最初に見つけた子猫は右目に思い感染症を患いよく見えないようでした。恐らく食べ物を探すこともできなかったのでしょう。ボランティアは痩せて小さな体の子猫を保護しました。
その後、私たちはほかの猫がいないか周辺を探し、茂みの中で4匹の子猫を見つけることができました。
診察を受けた子猫たちは上気道感染症と寄生虫の薬を処方されました。
最初に保護し、後にエベと名付けた子猫の右目は潰瘍化していたため成長を待って取り除く必要があると言われました。

子猫たちは養育ボランティアの家でお世話をすることになり、快適な家の中で落ち着いた子猫たちは少し元気を取り戻していました。
5匹の子猫たちには母猫の愛情と温もりが必要でした。私たちは子猫たちの養育を助けてくれているハーローというシニア猫を紹介しました。

ハーローは身勝手な人間から受けたネグレクトのために多くの健康上の問題を抱えた状態で保護されました。FIV(猫免疫不全ウィルス感染症)に陽性のハーローは回復に苦労し今も食事療法を続けています。人間に深く心を傷つけられたにも拘らず、ずっと喉を鳴らして愛情を示すハーローは瞬く間に私たちの心を奪いました。元気を取り戻したハーローの周囲には子猫や若い猫が自然と集まるようになりました。このときハーローは新しい人生で最初の喜びを見つけました。間もなくしてハーローは特に愛情を必要とする孤児の養育で私たちを支える存在になったのです。

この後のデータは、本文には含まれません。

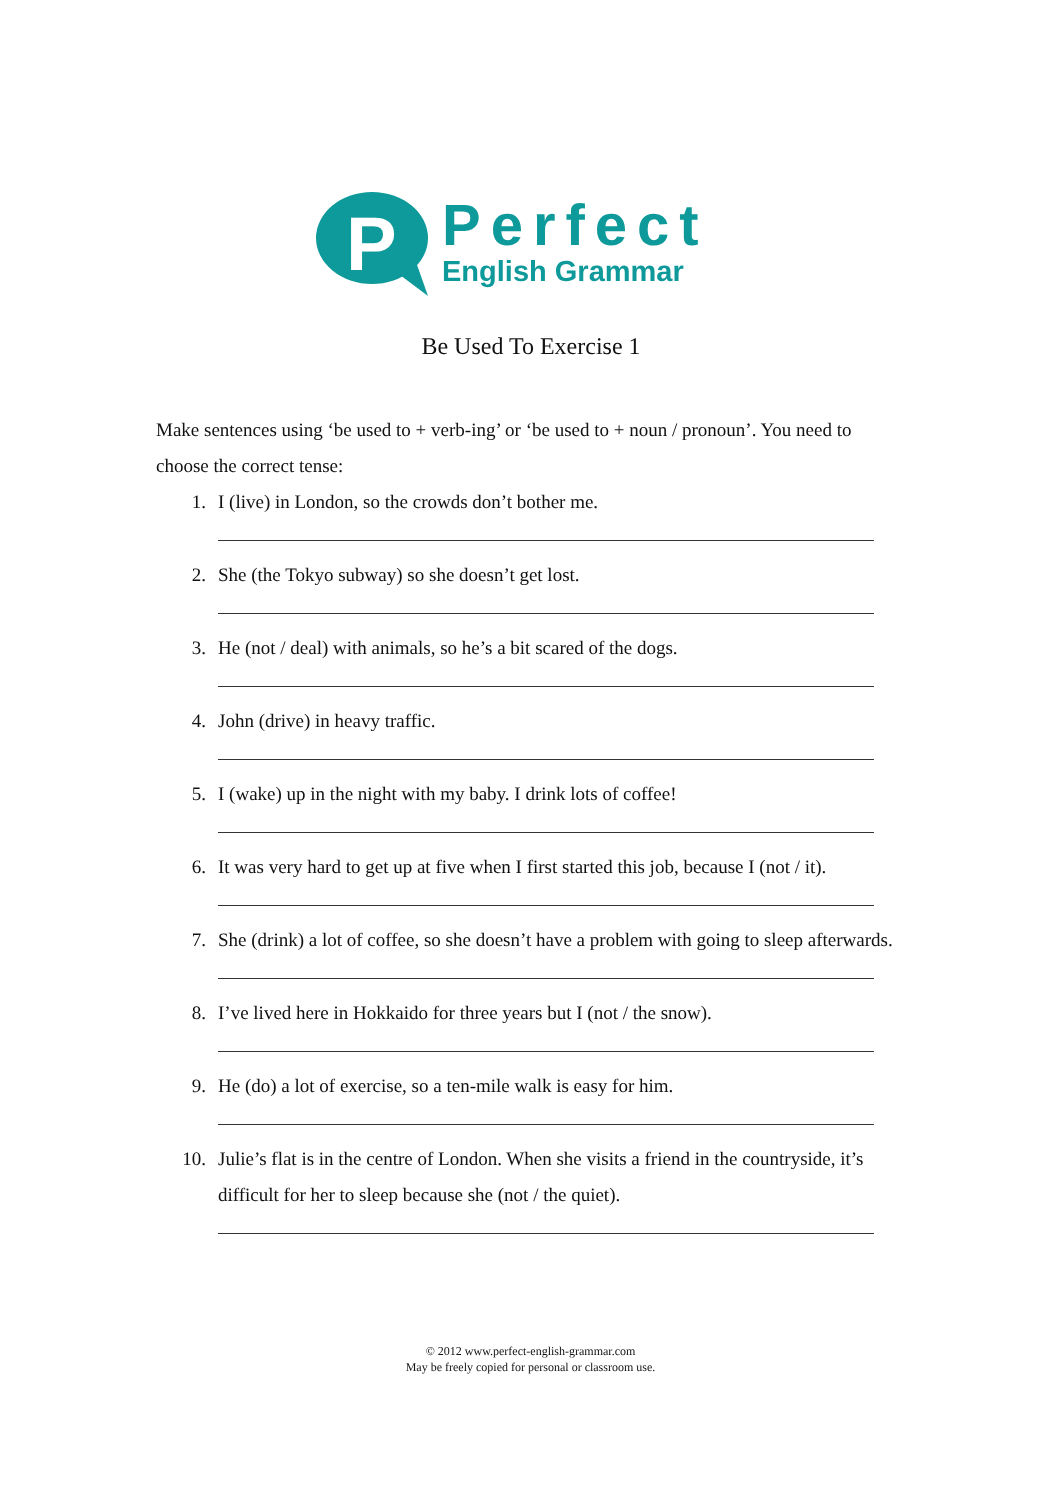P
Perfect
English Grammar
Be Used To Exercise 1
Make sentences using ‘be used to + verb-ing’ or ‘be used to + noun / pronoun’. You need to choose the correct tense:
1. I (live) in London, so the crowds don’t bother me.
2. She (the Tokyo subway) so she doesn’t get lost.
3. He (not / deal) with animals, so he’s a bit scared of the dogs.
4. John (drive) in heavy traffic.
5. I (wake) up in the night with my baby. I drink lots of coffee!
6. It was very hard to get up at five when I first started this job, because I (not / it).
7. She (drink) a lot of coffee, so she doesn’t have a problem with going to sleep afterwards.
8. I’ve lived here in Hokkaido for three years but I (not / the snow).
9. He (do) a lot of exercise, so a ten-mile walk is easy for him.
10. Julie’s flat is in the centre of London. When she visits a friend in the countryside, it’s difficult for her to sleep because she (not / the quiet).
© 2012 www.perfect-english-grammar.com
May be freely copied for personal or classroom use.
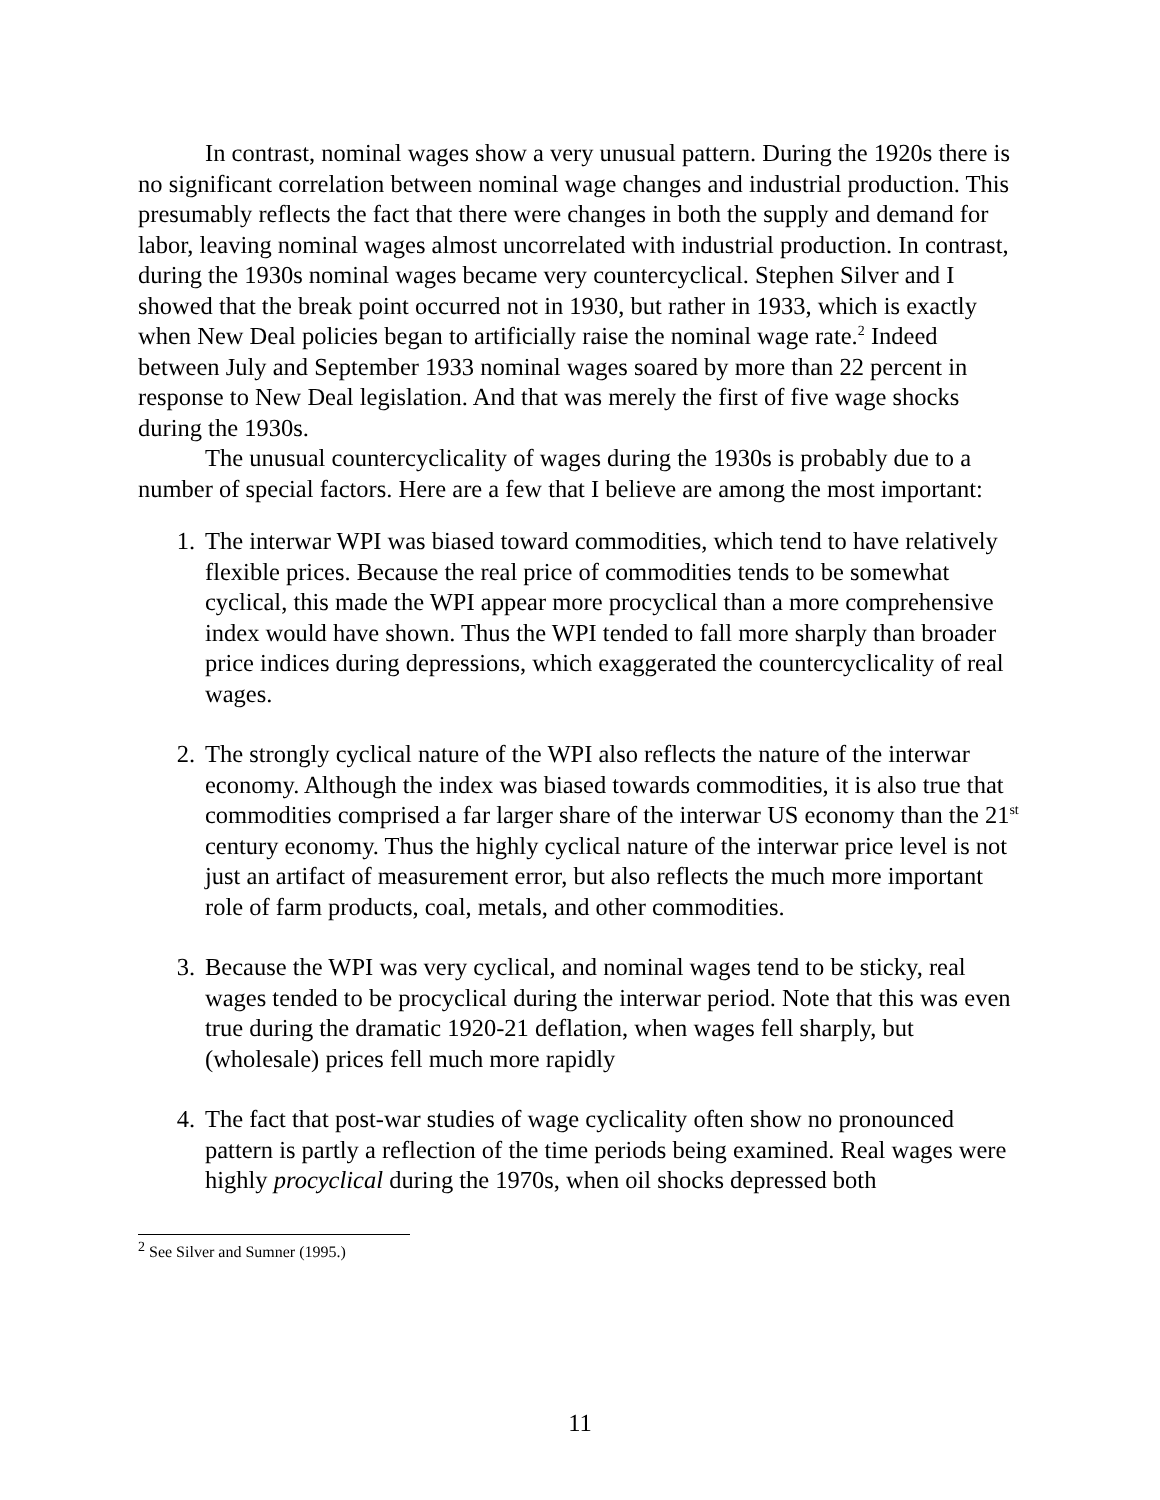In contrast, nominal wages show a very unusual pattern. During the 1920s there is no significant correlation between nominal wage changes and industrial production. This presumably reflects the fact that there were changes in both the supply and demand for labor, leaving nominal wages almost uncorrelated with industrial production. In contrast, during the 1930s nominal wages became very countercyclical. Stephen Silver and I showed that the break point occurred not in 1930, but rather in 1933, which is exactly when New Deal policies began to artificially raise the nominal wage rate.<sup>2</sup> Indeed between July and September 1933 nominal wages soared by more than 22 percent in response to New Deal legislation. And that was merely the first of five wage shocks during the 1930s.
The unusual countercyclicality of wages during the 1930s is probably due to a number of special factors. Here are a few that I believe are among the most important:
1. The interwar WPI was biased toward commodities, which tend to have relatively flexible prices. Because the real price of commodities tends to be somewhat cyclical, this made the WPI appear more procyclical than a more comprehensive index would have shown. Thus the WPI tended to fall more sharply than broader price indices during depressions, which exaggerated the countercyclicality of real wages.
2. The strongly cyclical nature of the WPI also reflects the nature of the interwar economy. Although the index was biased towards commodities, it is also true that commodities comprised a far larger share of the interwar US economy than the 21<sup>st</sup> century economy. Thus the highly cyclical nature of the interwar price level is not just an artifact of measurement error, but also reflects the much more important role of farm products, coal, metals, and other commodities.
3. Because the WPI was very cyclical, and nominal wages tend to be sticky, real wages tended to be procyclical during the interwar period. Note that this was even true during the dramatic 1920-21 deflation, when wages fell sharply, but (wholesale) prices fell much more rapidly
4. The fact that post-war studies of wage cyclicality often show no pronounced pattern is partly a reflection of the time periods being examined. Real wages were highly procyclical during the 1970s, when oil shocks depressed both
<sup>2</sup> See Silver and Sumner (1995.)
11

ハーローはすぐに子猫たちの身体をきれいにし始めました。すると、ベッドに横になったハーローのフワフワのお腹の前に子猫たちが並んで顔をうずめました。オスのハーローにミルクはありませんが、ハーローは全く気にする様子もなく、子猫たちはハーローの温もりに包まれていました。
ハーローの温もりはすぐにエベに大きな違いを生みました。エベはほかの子猫たちが遊んでいる間もハーローの傍から離れようとしませんでした。彼女はミルクに浸したフードが気に入り回復に向かい始めました。

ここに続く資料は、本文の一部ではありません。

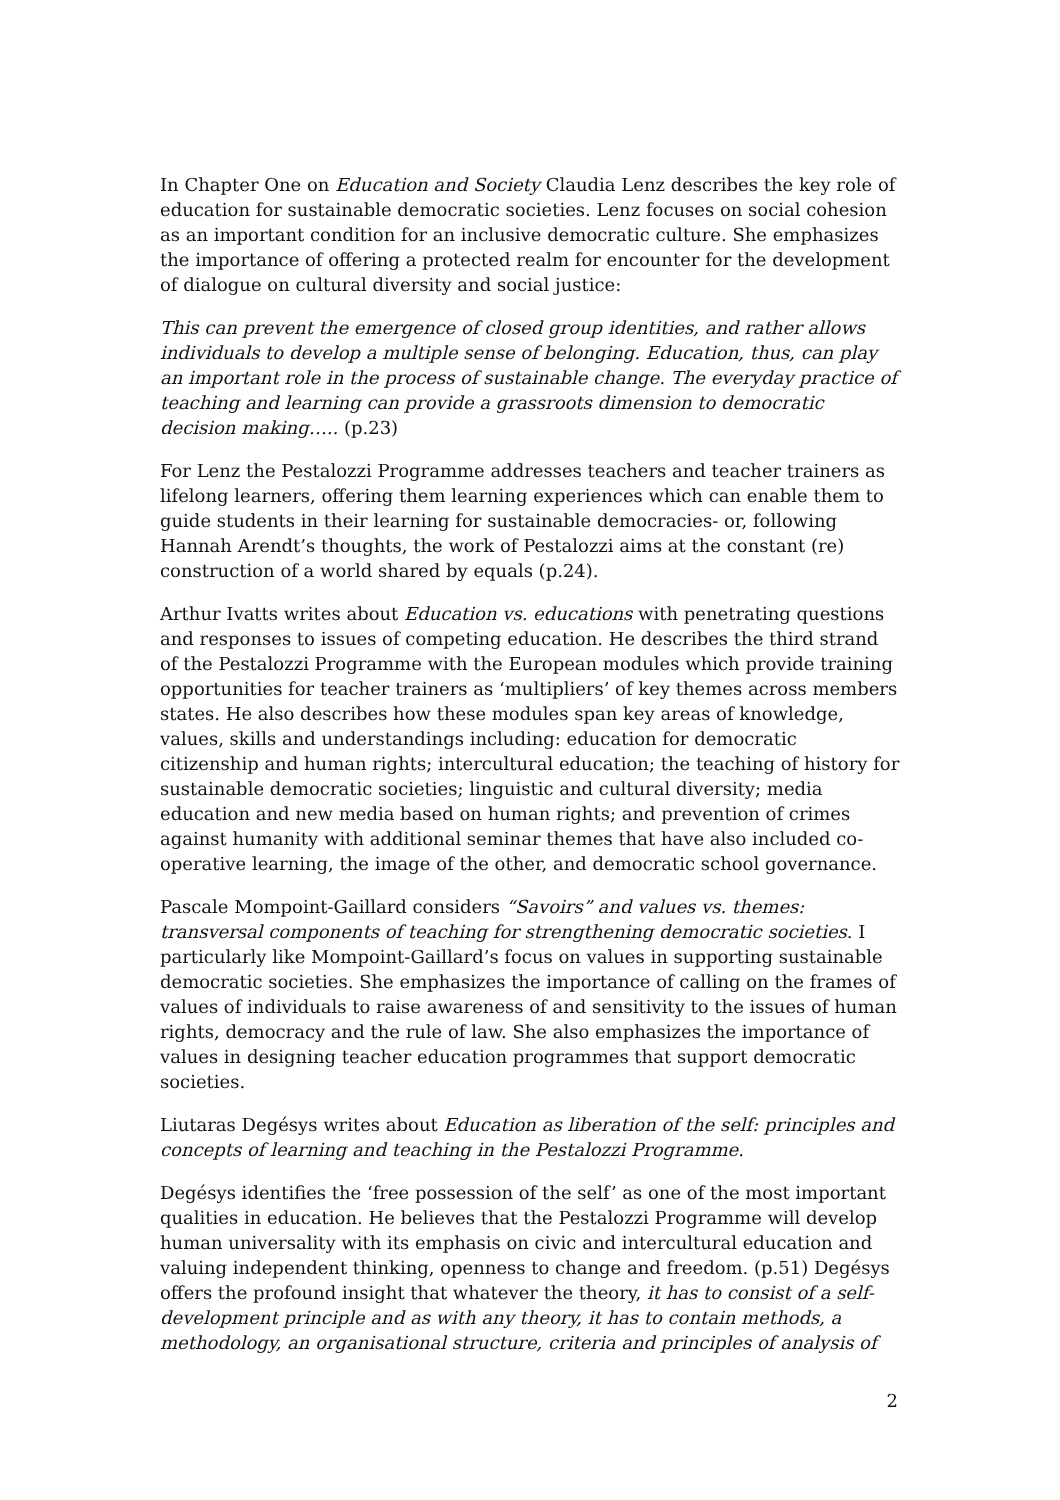In Chapter One on Education and Society Claudia Lenz describes the key role of education for sustainable democratic societies. Lenz focuses on social cohesion as an important condition for an inclusive democratic culture. She emphasizes the importance of offering a protected realm for encounter for the development of dialogue on cultural diversity and social justice:
This can prevent the emergence of closed group identities, and rather allows individuals to develop a multiple sense of belonging. Education, thus, can play an important role in the process of sustainable change. The everyday practice of teaching and learning can provide a grassroots dimension to democratic decision making….. (p.23)
For Lenz the Pestalozzi Programme addresses teachers and teacher trainers as lifelong learners, offering them learning experiences which can enable them to guide students in their learning for sustainable democracies- or, following Hannah Arendt’s thoughts, the work of Pestalozzi aims at the constant (re) construction of a world shared by equals (p.24).
Arthur Ivatts writes about Education vs. educations with penetrating questions and responses to issues of competing education. He describes the third strand of the Pestalozzi Programme with the European modules which provide training opportunities for teacher trainers as ‘multipliers’ of key themes across members states. He also describes how these modules span key areas of knowledge, values, skills and understandings including: education for democratic citizenship and human rights; intercultural education; the teaching of history for sustainable democratic societies; linguistic and cultural diversity; media education and new media based on human rights; and prevention of crimes against humanity with additional seminar themes that have also included co-operative learning, the image of the other, and democratic school governance.
Pascale Mompoint-Gaillard considers “Savoirs” and values vs. themes: transversal components of teaching for strengthening democratic societies. I particularly like Mompoint-Gaillard’s focus on values in supporting sustainable democratic societies. She emphasizes the importance of calling on the frames of values of individuals to raise awareness of and sensitivity to the issues of human rights, democracy and the rule of law. She also emphasizes the importance of values in designing teacher education programmes that support democratic societies.
Liutaras Degésys writes about Education as liberation of the self: principles and concepts of learning and teaching in the Pestalozzi Programme.
Degésys identifies the ‘free possession of the self’ as one of the most important qualities in education. He believes that the Pestalozzi Programme will develop human universality with its emphasis on civic and intercultural education and valuing independent thinking, openness to change and freedom. (p.51) Degésys offers the profound insight that whatever the theory, it has to consist of a self-development principle and as with any theory, it has to contain methods, a methodology, an organisational structure, criteria and principles of analysis of
2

同じ頃、外で発見された子猫の兄妹がやってきました。特に衰弱の激しかったオスの子猫は、重度の貧血と寄生虫のため残念ながら助けることができませんでした。妹ライラックはずっと弟を抱きしめていて、お別れをした後1日中鳴き続けていました。
ライラックを見つけたハーローはすぐに彼女を抱きしめ寄り添ってくれました。
ハーローの温かさと大きなゴロゴロという喉の音がライラックを落ち着かせ、彼女はやっと鳴くのを止めました。

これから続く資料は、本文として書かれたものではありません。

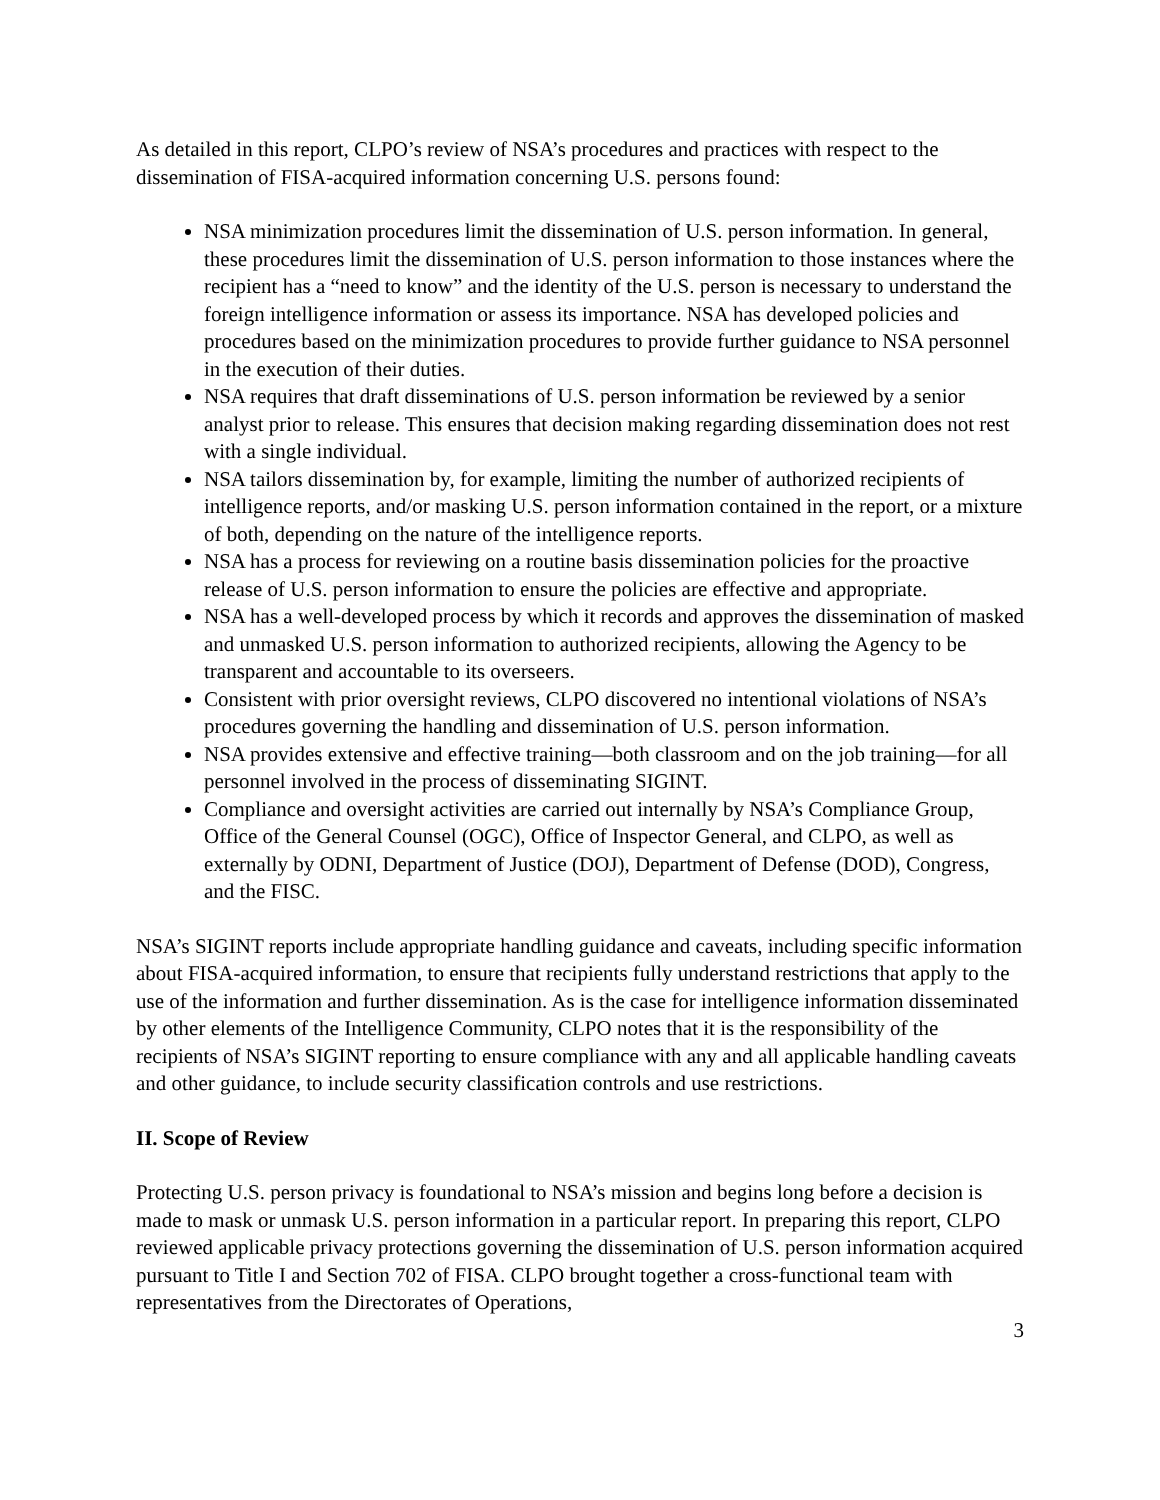As detailed in this report, CLPO’s review of NSA’s procedures and practices with respect to the dissemination of FISA-acquired information concerning U.S. persons found:
NSA minimization procedures limit the dissemination of U.S. person information. In general, these procedures limit the dissemination of U.S. person information to those instances where the recipient has a “need to know” and the identity of the U.S. person is necessary to understand the foreign intelligence information or assess its importance. NSA has developed policies and procedures based on the minimization procedures to provide further guidance to NSA personnel in the execution of their duties.
NSA requires that draft disseminations of U.S. person information be reviewed by a senior analyst prior to release. This ensures that decision making regarding dissemination does not rest with a single individual.
NSA tailors dissemination by, for example, limiting the number of authorized recipients of intelligence reports, and/or masking U.S. person information contained in the report, or a mixture of both, depending on the nature of the intelligence reports.
NSA has a process for reviewing on a routine basis dissemination policies for the proactive release of U.S. person information to ensure the policies are effective and appropriate.
NSA has a well-developed process by which it records and approves the dissemination of masked and unmasked U.S. person information to authorized recipients, allowing the Agency to be transparent and accountable to its overseers.
Consistent with prior oversight reviews, CLPO discovered no intentional violations of NSA’s procedures governing the handling and dissemination of U.S. person information.
NSA provides extensive and effective training—both classroom and on the job training—for all personnel involved in the process of disseminating SIGINT.
Compliance and oversight activities are carried out internally by NSA’s Compliance Group, Office of the General Counsel (OGC), Office of Inspector General, and CLPO, as well as externally by ODNI, Department of Justice (DOJ), Department of Defense (DOD), Congress, and the FISC.
NSA’s SIGINT reports include appropriate handling guidance and caveats, including specific information about FISA-acquired information, to ensure that recipients fully understand restrictions that apply to the use of the information and further dissemination. As is the case for intelligence information disseminated by other elements of the Intelligence Community, CLPO notes that it is the responsibility of the recipients of NSA’s SIGINT reporting to ensure compliance with any and all applicable handling caveats and other guidance, to include security classification controls and use restrictions.
II. Scope of Review
Protecting U.S. person privacy is foundational to NSA’s mission and begins long before a decision is made to mask or unmask U.S. person information in a particular report. In preparing this report, CLPO reviewed applicable privacy protections governing the dissemination of U.S. person information acquired pursuant to Title I and Section 702 of FISA. CLPO brought together a cross-functional team with representatives from the Directorates of Operations,
3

生き延びたとはいえ不安定だったライラックはなかなか食べようとはせず、私たちは強制的に注射器で栄養食と水分を与え投薬を続けました。
一度は体重が減少し、極度の脱水状態に陥り入院して治療を受けなければなりませんでした。
退院したライラックはハーローに抱きしめられ、1週間後には自分で食べるようになり食欲が安定し始めました。
口の周りにキャットフードを付けたライラックに寄り添うハーローはとても誇らしそうでした。

数か月前、ボランティアの少年が保護した孤児の小さな子猫が居ました。ビンキーと名付けられた子猫は目に重い感染症を患っていて私たちは彼女が目を失うのではとずいぶん心配しました。
コロニーでボランティアに保護された孤児の子猫、モチはビンキーとここで出会い固い絆を築きました。
2匹はハーローの腕の中で一緒に大きくなり、先週新しい家へ一緒に旅立つことができました。
愛情を必要としていた親のいない彼女たちにずっと寄り添ってくれたのがハーローでした。

次から次へ厳しい外の暮らしから救われた子猫たちがやってくるたびに、ハーローは両手を広げて愛情を注いでくれています。

ハーローが居るところには彼の温もりを最も必要とする子猫が傍にいます。
子猫たちが希望と元気を取り戻していく姿にハーローは誇りを持ち幸せを感じています。